Man is imperfect and needs the idea of perfection to be imperfect and according to Descartes, it is thus safe to assume that God exists because there needs to be a perfect being for us to exist.
i don't know about that, but the lecture today clarified something for me (I don't know how far off topic this is, but I thought it was important).
That our ability to CHOOSE is more powerfeul than our ability to judge what is right or wrong (i think?)....I just consider that I really cool observation, because it makes sense, and I like how Descartes comes to know that that is his problem as a human being.
This idea calls to mind a Dumbledore quote...
"It is our choices Harry, that show what we truly are, far more than our abilities."

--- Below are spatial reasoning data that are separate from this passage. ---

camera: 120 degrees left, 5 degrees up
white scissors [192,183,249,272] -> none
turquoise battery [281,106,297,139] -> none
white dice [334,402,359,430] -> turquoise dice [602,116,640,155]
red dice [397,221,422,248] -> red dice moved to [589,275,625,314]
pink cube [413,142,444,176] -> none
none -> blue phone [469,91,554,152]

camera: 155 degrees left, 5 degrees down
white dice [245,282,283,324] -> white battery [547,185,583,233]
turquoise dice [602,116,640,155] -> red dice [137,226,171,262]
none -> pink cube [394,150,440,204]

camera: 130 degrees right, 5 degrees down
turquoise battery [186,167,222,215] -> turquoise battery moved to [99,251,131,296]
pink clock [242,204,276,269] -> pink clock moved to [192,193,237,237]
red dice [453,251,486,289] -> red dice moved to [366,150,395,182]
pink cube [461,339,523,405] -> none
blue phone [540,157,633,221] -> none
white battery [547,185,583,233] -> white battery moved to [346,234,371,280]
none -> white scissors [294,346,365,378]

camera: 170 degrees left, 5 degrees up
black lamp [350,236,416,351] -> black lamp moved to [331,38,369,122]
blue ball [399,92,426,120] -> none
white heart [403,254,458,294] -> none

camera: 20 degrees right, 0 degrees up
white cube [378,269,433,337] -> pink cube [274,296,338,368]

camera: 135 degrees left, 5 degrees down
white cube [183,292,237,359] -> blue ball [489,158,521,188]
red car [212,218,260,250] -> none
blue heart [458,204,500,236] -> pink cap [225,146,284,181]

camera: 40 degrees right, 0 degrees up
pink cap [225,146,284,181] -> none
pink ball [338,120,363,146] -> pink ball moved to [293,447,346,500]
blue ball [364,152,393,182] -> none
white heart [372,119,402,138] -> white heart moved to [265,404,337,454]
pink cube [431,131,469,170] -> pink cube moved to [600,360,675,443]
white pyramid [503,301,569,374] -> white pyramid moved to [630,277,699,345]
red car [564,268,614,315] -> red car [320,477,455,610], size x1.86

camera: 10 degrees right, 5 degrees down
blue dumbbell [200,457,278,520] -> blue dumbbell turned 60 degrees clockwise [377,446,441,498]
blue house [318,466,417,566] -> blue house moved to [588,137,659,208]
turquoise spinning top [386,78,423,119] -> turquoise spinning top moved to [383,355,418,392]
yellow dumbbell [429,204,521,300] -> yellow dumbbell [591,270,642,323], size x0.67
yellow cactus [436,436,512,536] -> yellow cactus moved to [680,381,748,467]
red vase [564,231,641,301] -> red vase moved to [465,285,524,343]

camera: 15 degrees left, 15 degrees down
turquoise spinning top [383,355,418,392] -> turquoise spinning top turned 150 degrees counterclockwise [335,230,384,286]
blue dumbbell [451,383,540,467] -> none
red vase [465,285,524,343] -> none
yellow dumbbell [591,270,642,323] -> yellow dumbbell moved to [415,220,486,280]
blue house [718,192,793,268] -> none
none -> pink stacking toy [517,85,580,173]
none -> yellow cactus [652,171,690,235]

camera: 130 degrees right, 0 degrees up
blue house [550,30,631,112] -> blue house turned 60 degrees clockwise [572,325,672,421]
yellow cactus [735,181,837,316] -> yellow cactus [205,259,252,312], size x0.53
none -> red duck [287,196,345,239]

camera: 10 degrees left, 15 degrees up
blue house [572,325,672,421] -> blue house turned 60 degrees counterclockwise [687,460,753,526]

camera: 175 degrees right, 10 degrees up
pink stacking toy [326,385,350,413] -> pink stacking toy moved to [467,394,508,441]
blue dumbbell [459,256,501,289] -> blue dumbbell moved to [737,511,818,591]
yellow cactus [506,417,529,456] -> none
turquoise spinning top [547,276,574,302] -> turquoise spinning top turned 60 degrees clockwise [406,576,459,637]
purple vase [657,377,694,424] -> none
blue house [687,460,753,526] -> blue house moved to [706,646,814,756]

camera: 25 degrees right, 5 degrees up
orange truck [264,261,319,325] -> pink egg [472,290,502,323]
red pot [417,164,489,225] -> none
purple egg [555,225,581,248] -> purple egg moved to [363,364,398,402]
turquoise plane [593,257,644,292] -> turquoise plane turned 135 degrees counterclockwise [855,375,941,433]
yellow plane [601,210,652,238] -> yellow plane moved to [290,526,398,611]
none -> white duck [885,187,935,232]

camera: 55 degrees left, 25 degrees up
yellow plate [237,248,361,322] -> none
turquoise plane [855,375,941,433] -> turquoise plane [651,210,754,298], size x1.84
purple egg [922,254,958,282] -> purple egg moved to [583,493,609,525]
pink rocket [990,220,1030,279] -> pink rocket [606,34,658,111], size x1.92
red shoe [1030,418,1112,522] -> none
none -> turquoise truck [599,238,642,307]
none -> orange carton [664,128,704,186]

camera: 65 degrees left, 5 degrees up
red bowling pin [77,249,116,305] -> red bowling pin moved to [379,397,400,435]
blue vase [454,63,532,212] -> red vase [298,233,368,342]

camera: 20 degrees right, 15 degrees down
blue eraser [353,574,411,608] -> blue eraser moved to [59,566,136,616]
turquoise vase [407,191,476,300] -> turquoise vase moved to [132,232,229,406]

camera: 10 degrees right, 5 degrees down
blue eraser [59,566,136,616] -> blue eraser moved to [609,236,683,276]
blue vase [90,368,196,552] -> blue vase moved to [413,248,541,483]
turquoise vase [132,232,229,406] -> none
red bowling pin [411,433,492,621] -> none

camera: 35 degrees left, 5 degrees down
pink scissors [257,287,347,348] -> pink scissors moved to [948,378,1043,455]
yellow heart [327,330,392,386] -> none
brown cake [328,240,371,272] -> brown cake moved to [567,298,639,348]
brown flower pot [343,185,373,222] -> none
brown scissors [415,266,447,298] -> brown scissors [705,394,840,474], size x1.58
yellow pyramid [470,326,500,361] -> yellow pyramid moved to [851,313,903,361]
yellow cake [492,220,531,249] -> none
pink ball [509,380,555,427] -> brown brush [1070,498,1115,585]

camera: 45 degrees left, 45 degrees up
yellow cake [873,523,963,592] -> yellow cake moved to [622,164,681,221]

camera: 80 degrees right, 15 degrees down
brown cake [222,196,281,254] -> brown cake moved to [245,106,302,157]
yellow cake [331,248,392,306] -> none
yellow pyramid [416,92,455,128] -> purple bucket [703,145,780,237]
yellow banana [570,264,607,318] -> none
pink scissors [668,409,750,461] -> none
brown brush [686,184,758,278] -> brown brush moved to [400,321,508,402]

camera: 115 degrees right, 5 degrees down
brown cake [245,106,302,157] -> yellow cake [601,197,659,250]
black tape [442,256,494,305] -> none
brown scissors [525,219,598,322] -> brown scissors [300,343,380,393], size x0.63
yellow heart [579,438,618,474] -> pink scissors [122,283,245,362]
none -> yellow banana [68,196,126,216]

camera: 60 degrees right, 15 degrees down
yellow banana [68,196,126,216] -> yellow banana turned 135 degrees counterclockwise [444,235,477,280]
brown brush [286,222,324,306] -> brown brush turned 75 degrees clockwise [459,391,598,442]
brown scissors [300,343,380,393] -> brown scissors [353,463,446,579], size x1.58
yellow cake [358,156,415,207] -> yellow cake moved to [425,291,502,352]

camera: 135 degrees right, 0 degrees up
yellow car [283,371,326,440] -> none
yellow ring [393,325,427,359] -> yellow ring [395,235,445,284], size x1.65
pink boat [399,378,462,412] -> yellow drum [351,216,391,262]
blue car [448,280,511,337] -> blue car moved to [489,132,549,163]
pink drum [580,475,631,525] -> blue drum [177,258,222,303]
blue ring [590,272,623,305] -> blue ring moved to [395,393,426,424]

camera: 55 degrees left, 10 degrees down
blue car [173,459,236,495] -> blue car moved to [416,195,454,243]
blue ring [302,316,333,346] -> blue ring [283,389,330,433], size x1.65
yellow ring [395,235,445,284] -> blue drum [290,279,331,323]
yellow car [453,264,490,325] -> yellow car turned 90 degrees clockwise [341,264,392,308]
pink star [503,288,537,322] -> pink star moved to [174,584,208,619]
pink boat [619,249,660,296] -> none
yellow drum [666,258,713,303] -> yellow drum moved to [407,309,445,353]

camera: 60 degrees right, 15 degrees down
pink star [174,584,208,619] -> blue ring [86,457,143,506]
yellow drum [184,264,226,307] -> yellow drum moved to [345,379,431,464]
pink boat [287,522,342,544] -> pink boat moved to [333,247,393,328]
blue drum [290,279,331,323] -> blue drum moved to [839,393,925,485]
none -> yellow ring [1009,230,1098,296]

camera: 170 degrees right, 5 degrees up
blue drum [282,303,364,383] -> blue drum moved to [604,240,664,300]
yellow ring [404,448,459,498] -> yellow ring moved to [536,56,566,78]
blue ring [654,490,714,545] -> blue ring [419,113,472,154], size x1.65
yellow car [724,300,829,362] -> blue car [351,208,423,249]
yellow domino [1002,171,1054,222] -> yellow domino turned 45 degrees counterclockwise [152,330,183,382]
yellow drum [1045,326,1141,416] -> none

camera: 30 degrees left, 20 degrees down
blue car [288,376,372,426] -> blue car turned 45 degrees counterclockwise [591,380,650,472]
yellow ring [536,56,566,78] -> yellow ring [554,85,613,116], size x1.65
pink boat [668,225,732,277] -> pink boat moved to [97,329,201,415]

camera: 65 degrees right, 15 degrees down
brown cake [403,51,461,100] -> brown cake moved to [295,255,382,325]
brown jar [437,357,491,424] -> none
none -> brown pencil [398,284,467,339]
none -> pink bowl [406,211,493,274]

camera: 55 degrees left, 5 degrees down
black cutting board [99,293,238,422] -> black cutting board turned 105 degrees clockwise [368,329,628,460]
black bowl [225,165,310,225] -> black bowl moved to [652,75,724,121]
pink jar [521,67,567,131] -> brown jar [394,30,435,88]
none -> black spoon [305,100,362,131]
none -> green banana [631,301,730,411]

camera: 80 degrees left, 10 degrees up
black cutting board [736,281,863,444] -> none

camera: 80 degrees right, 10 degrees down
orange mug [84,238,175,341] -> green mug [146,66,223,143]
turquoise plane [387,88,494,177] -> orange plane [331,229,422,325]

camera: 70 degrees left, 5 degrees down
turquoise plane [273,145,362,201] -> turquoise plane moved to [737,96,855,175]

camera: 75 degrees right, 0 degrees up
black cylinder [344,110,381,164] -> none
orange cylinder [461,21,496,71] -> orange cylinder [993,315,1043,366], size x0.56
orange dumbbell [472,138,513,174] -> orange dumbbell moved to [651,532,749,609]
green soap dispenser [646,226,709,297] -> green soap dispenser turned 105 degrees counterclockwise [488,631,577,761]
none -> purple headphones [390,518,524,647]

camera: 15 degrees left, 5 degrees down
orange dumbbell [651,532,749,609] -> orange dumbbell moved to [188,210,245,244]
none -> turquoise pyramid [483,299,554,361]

Okay, okay, so my mind hasn't completely wrapped itself around Descartes' idea about how that relates to God, but in his idea and the Harry Potter quote, I find interesting observation about human nature in general, and I admire Descartes for putting it into words.
My apologies, I really shouldn't blog when I have NO IDEA what I'm talking about ;)
(by the way, when I said "i don't know about that", I didn't mean that I don't AGREE, just that I literally don't know what to say in response. don't want to offend anyone!)
Objective reality is the reality of objects represented by different ideas. IN order for an object to have an objective reality it must represent something outside of itself.
Human intellect is perfect because God created it in humans...according to Descartes and the source of error in humans comes from free will and the ability of humans to make choices. Error comes in humans when they stray from God.
I agree with S. Lew
i had the funny thought inspired by amelia's mention of Harry Potter, and thinking about what happens when popular culture is brought into the classroom: some humcore instructors use popular culture to "explain" the ideas of Descartes/Aristotle in the same way as Descartes used god to "explain" his ideas of ...
All i remember is Schwab talking about Fatal Attraction when talking about passion. The only thought that can to my head was "he has seen that movie."
Descartes' distinction between mind and body also involves his distinction between understanding and imagining. Understanding, he says, takes place in the mind, and is part of the essential composition of himself as a thinking being. Imagining, however, supposedly takes place in the body, and is a faculty that can be separated from him without losing any of his essential function.
In addition, commenting on what daniel said, I agree with the idea of perfection, and also want to add the Descartes says that because he is imperfect, the only way he could have an idea of perfection would be if there existed a perfect being to instill the idea in him.
If human intellect is perfect, how is it that humans error (according to Descartes)?
Humans are prone to error. The mind in itself is perfectly fine but it's the outside societal influences and the negative influences of the heart that distract the mind from achieving it's maximum capability of perfection. Humans have the ability to achieve intellectual perfection but it's the roadblocks along the way that forever prevent us from doing so.